- **WRITTEN PROBLEM**: Copy every line of the items below word for word, leaving out the pictures.

- **DATASET ENTRIES**:
----
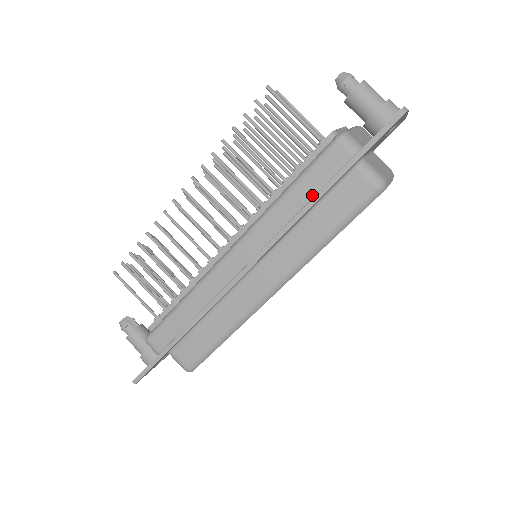
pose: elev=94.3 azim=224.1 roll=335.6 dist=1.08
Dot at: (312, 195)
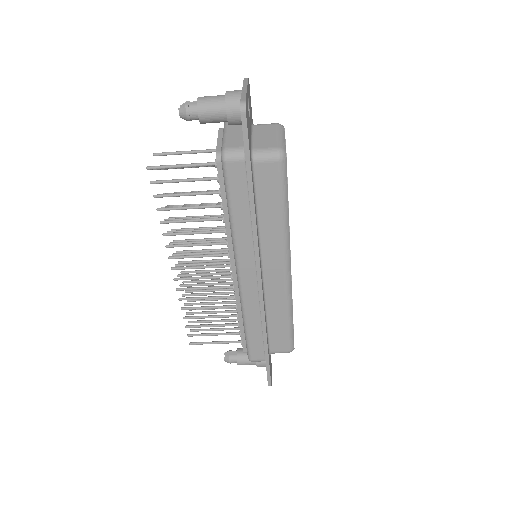
Dot at: (247, 205)
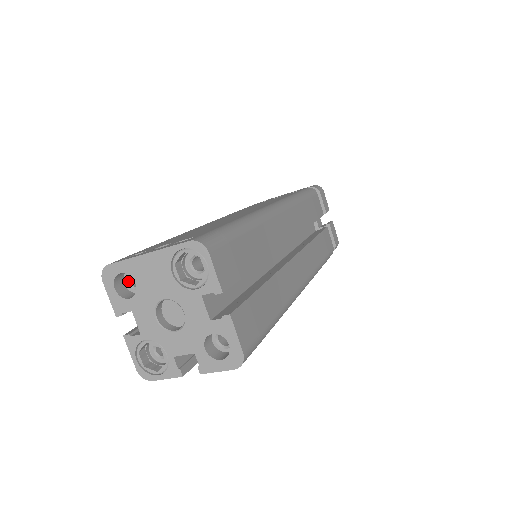
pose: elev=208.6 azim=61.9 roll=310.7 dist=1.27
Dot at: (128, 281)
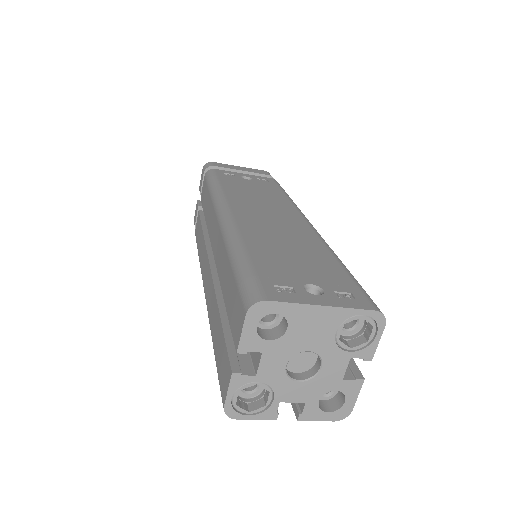
Dot at: occluded
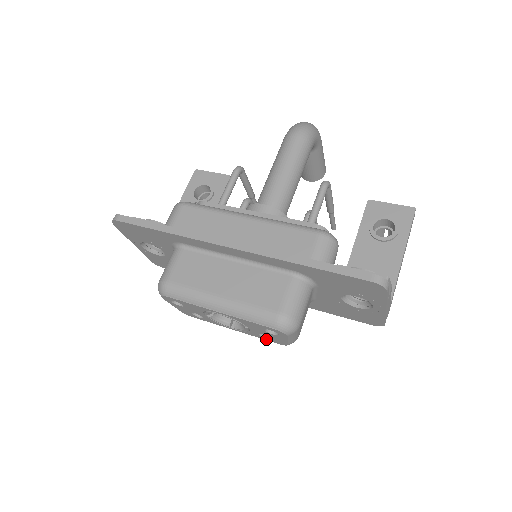
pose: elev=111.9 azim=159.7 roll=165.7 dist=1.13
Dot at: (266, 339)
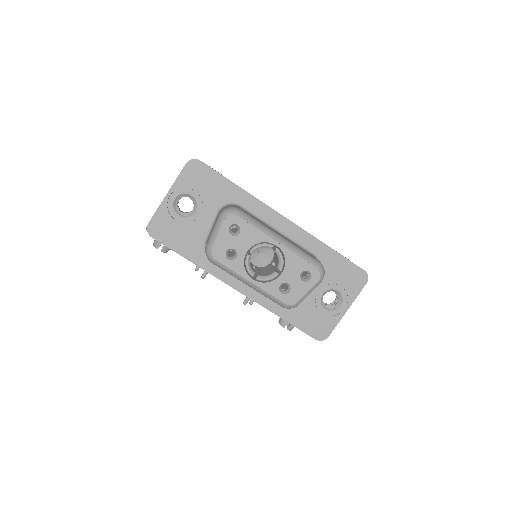
Dot at: (278, 295)
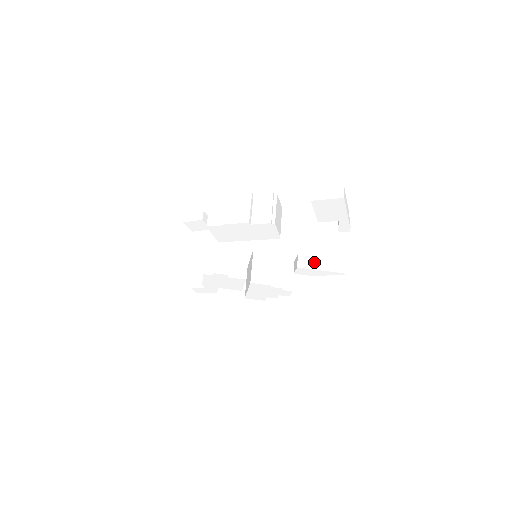
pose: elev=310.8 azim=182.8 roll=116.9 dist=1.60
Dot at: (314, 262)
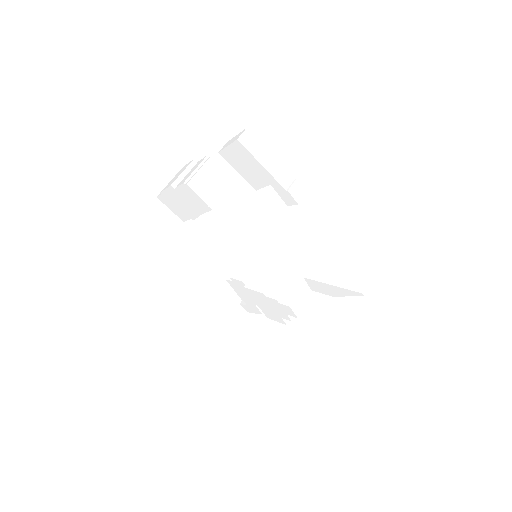
Dot at: (328, 274)
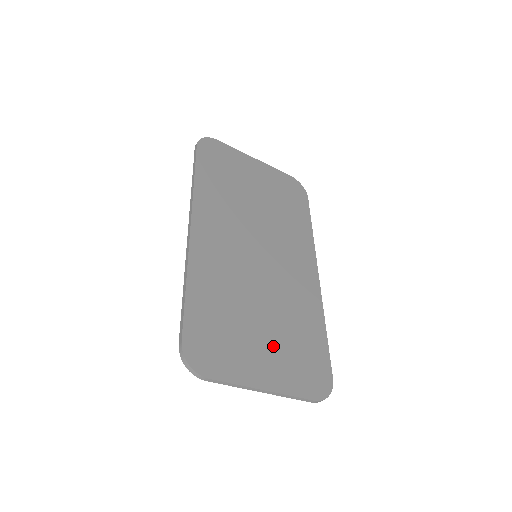
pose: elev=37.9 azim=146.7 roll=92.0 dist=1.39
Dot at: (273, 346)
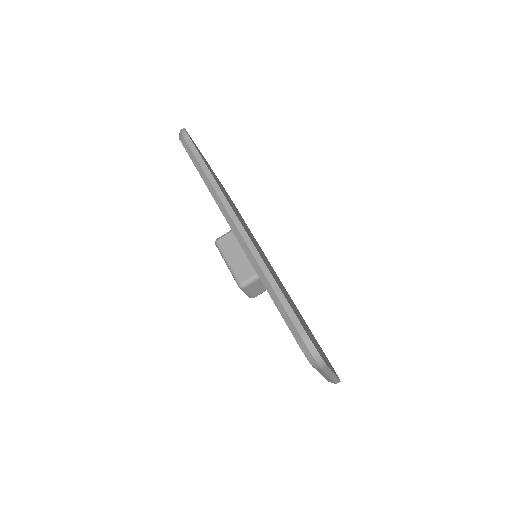
Dot at: occluded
----
- **RESULT OF THE TASK**:
pose: elev=94.3 azim=224.1 roll=335.6 dist=1.08
Dot at: (312, 195)
Dot at: (247, 205)
pose: elev=208.6 azim=61.9 roll=310.7 dist=1.27
Dot at: (128, 281)
Dot at: occluded
pose: elev=111.9 azim=159.7 roll=165.7 dist=1.13
Dot at: (266, 339)
Dot at: (278, 295)
pose: elev=310.8 azim=182.8 roll=116.9 dist=1.60
Dot at: (314, 262)
Dot at: (328, 274)
pose: elev=37.9 azim=146.7 roll=92.0 dist=1.39
Dot at: (273, 346)
Dot at: occluded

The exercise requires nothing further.